ASSIGNMENT – Reproduce exactly the lines below, starting with the line that contains "right eye: (85, 169)" and ending with the last line of the records, both included, and nothing else.

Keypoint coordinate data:
--------

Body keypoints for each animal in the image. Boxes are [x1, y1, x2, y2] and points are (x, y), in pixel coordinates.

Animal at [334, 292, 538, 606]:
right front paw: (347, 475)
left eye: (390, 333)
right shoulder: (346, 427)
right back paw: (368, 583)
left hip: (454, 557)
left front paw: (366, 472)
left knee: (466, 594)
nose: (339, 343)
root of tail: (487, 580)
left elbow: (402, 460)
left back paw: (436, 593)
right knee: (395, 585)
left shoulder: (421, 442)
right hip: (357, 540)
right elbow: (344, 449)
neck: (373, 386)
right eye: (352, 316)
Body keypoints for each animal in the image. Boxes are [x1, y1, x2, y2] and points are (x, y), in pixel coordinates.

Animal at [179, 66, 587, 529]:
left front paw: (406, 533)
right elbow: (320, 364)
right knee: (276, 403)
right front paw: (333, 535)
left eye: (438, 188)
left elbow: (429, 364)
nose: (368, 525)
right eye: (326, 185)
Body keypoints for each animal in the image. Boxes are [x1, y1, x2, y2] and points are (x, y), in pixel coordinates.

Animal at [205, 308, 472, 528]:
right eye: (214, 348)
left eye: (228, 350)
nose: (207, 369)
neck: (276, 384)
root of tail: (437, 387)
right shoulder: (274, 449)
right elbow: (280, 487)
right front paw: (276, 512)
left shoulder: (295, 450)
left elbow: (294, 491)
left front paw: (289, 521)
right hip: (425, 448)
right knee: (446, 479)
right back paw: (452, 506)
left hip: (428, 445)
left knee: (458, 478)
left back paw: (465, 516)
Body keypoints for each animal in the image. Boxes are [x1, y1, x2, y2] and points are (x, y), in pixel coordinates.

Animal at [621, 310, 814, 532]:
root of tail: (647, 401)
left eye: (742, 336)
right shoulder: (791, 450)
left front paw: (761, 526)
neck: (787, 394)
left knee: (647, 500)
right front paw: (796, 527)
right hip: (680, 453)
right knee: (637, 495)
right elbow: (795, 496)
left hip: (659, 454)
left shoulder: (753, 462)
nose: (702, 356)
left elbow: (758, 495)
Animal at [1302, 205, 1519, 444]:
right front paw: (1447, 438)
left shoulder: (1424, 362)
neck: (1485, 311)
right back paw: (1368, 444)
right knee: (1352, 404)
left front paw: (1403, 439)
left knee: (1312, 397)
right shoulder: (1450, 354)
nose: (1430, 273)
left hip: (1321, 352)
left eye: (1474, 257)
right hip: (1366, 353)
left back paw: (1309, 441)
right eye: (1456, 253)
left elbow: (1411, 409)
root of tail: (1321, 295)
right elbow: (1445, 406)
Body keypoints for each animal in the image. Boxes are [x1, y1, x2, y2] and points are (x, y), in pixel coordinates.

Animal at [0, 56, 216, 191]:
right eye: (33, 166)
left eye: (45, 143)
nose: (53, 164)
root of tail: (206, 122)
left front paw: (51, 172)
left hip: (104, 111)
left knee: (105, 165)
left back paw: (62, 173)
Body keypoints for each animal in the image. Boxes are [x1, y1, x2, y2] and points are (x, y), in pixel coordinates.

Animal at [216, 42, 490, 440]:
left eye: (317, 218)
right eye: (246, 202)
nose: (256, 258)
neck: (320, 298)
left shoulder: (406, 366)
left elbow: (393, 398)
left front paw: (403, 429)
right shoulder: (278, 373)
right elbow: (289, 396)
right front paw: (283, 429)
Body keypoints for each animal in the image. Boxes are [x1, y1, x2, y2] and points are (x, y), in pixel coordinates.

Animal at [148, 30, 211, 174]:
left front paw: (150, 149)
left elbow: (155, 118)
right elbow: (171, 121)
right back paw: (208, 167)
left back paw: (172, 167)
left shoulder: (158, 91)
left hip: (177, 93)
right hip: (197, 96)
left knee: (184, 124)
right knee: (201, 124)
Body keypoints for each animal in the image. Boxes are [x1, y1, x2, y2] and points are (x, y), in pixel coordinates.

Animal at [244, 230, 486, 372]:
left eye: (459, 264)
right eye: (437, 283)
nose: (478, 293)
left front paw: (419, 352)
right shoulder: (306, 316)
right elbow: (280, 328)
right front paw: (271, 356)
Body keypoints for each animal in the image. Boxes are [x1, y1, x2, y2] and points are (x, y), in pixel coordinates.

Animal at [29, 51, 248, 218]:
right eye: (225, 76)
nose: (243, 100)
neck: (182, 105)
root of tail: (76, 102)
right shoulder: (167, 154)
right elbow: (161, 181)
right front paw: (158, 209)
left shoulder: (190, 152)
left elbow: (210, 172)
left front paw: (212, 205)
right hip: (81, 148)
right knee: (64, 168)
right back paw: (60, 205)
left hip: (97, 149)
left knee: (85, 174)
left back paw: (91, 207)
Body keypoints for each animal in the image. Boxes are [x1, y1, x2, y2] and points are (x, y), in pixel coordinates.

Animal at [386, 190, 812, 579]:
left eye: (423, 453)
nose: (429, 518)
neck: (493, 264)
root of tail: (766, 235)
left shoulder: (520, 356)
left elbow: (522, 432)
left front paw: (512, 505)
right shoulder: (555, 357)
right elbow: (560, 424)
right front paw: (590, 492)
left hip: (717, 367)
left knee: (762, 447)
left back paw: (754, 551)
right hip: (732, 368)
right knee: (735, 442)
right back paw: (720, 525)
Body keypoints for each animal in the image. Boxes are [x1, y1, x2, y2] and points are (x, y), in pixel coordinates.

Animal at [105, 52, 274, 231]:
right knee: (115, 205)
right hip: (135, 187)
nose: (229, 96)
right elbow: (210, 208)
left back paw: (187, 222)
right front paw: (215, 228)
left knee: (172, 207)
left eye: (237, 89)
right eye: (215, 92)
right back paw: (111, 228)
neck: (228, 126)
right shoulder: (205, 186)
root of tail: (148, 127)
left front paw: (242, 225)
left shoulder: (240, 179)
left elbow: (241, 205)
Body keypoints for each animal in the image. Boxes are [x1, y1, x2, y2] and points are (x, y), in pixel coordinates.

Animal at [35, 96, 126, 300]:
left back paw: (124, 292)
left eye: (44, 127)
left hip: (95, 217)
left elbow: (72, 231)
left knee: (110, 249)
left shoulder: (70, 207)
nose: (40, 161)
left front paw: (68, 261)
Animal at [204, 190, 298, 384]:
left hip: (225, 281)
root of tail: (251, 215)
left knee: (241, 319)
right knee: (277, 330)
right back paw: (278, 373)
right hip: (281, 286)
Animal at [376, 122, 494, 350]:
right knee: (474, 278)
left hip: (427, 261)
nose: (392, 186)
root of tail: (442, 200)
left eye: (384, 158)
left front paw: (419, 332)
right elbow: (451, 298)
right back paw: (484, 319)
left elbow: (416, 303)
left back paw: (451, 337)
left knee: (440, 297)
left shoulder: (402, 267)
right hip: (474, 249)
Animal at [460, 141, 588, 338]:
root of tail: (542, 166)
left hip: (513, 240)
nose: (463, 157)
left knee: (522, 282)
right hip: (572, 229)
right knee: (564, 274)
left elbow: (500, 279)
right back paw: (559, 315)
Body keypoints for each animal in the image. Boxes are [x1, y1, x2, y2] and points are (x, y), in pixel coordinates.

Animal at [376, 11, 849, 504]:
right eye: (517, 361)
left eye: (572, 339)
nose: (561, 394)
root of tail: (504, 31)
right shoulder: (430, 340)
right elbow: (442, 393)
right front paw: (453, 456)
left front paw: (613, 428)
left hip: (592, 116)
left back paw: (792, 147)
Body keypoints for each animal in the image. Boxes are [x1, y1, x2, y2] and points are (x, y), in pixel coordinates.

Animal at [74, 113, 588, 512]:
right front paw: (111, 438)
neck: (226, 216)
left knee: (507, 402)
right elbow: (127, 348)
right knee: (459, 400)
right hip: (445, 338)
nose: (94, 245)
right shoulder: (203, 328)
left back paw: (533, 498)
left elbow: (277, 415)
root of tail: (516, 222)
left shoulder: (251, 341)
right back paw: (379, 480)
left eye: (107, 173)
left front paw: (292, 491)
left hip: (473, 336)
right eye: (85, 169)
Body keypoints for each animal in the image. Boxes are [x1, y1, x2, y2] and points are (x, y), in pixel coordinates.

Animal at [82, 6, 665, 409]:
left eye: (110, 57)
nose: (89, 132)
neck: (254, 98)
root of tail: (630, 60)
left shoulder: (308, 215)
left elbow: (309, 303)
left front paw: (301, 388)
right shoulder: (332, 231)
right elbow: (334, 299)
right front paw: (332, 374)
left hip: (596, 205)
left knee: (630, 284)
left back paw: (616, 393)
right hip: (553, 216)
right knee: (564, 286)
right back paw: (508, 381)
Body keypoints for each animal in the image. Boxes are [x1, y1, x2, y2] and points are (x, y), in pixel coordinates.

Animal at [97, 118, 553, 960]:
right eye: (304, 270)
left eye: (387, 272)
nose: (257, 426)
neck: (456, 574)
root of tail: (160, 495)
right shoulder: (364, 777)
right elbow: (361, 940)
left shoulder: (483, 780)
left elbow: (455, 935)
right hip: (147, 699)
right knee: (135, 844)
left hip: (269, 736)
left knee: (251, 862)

--------

TASK RESPONSE –
right eye: (85, 169)
Body keypoints for each animal in the image. Boxes are [x1, y1, x2, y2] and points are (x, y), in pixel coordinates.

Animal at [82, 6, 665, 409]:
left eye: (110, 57)
nose: (89, 132)
neck: (254, 98)
root of tail: (630, 60)
left shoulder: (308, 215)
left elbow: (309, 303)
left front paw: (301, 388)
right shoulder: (332, 231)
right elbow: (334, 299)
right front paw: (332, 374)
left hip: (596, 205)
left knee: (630, 284)
left back paw: (616, 393)
right hip: (553, 216)
right knee: (564, 286)
right back paw: (508, 381)
Body keypoints for each animal in the image. Boxes are [x1, y1, x2, y2] and points are (x, y), in pixel coordinates.

Animal at [97, 118, 553, 960]:
right eye: (304, 270)
left eye: (387, 272)
nose: (257, 426)
neck: (456, 574)
root of tail: (160, 495)
right shoulder: (364, 777)
right elbow: (361, 940)
left shoulder: (483, 780)
left elbow: (455, 935)
right hip: (147, 699)
right knee: (135, 844)
left hip: (269, 736)
left knee: (251, 862)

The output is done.